> _Task_:
Count the lines in the items below that contain the string "łapie" and give only that number.

(Collected data)
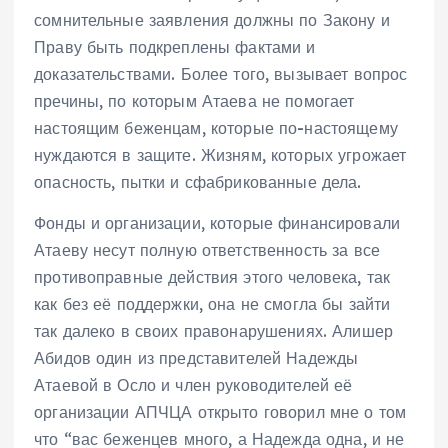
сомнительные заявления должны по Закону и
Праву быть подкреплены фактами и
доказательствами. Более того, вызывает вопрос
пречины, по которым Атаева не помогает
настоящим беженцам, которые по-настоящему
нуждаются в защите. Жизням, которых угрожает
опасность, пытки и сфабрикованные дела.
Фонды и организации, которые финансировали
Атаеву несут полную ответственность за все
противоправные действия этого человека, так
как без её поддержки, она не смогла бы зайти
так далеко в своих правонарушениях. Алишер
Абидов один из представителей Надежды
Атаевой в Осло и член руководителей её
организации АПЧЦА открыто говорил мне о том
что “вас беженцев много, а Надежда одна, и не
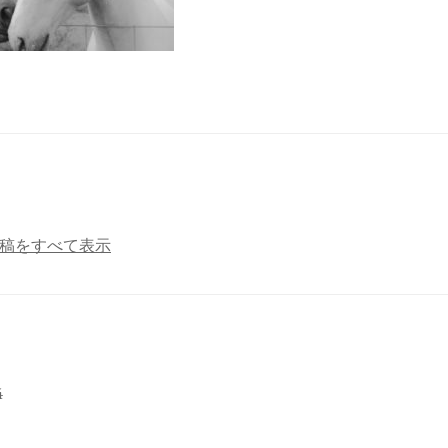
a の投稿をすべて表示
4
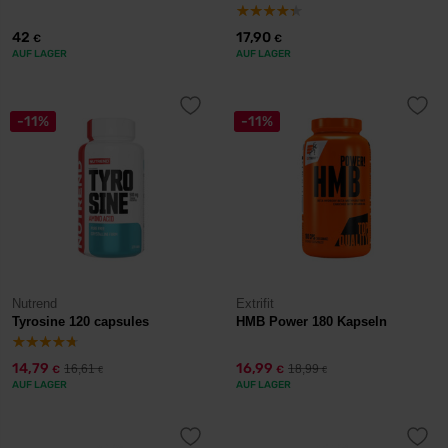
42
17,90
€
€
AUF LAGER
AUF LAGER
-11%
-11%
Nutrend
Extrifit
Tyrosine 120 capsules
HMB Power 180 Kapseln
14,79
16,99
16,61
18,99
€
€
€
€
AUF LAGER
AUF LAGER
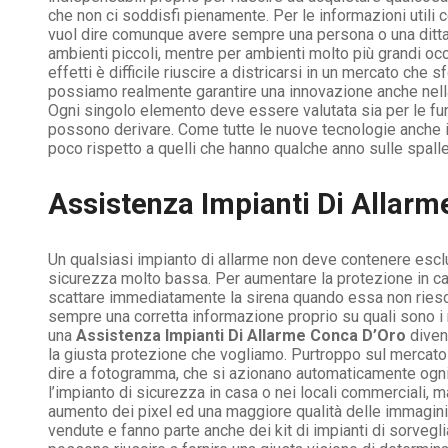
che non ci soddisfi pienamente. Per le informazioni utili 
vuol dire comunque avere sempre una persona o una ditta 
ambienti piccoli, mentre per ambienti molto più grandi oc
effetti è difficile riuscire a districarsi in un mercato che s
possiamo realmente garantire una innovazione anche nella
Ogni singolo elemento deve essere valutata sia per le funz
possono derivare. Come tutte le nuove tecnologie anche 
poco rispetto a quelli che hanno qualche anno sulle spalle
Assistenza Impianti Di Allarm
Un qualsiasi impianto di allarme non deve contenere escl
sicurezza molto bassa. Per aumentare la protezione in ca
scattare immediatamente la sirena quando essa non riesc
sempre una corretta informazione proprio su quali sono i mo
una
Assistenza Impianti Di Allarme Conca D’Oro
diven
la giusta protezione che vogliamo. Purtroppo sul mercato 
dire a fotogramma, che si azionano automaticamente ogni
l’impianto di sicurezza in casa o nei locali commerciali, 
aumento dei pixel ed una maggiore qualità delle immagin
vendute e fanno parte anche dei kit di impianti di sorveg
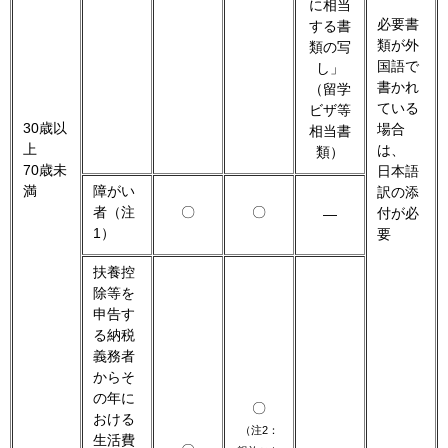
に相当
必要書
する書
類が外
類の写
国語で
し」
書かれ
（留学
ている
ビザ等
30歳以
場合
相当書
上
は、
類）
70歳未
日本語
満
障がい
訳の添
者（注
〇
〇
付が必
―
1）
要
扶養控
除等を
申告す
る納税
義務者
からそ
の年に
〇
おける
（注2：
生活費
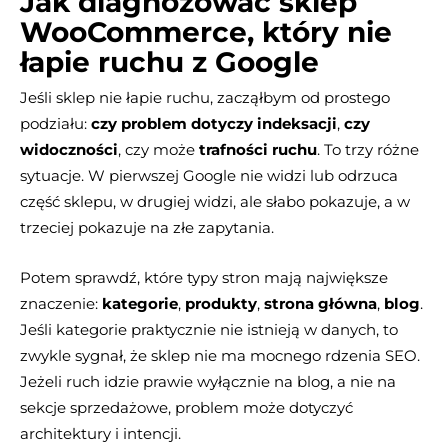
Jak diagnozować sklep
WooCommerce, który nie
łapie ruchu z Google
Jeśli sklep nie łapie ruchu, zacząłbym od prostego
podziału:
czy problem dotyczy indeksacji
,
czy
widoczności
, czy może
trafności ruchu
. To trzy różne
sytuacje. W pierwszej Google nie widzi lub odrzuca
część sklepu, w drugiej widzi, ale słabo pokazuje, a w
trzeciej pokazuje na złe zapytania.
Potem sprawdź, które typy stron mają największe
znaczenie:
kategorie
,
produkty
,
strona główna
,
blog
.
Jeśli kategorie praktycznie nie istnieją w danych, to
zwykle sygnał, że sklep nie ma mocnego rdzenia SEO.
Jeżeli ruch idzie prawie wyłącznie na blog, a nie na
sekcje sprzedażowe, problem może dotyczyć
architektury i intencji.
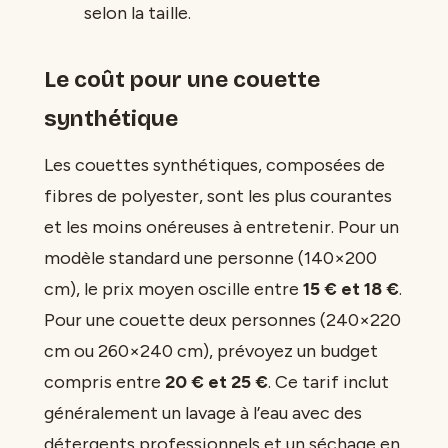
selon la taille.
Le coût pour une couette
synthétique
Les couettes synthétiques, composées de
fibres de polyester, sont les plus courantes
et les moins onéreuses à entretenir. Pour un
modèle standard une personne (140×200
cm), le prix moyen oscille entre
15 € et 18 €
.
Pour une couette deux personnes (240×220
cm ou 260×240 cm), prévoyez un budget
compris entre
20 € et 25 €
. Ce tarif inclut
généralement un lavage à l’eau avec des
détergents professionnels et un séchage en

> _Output_:
2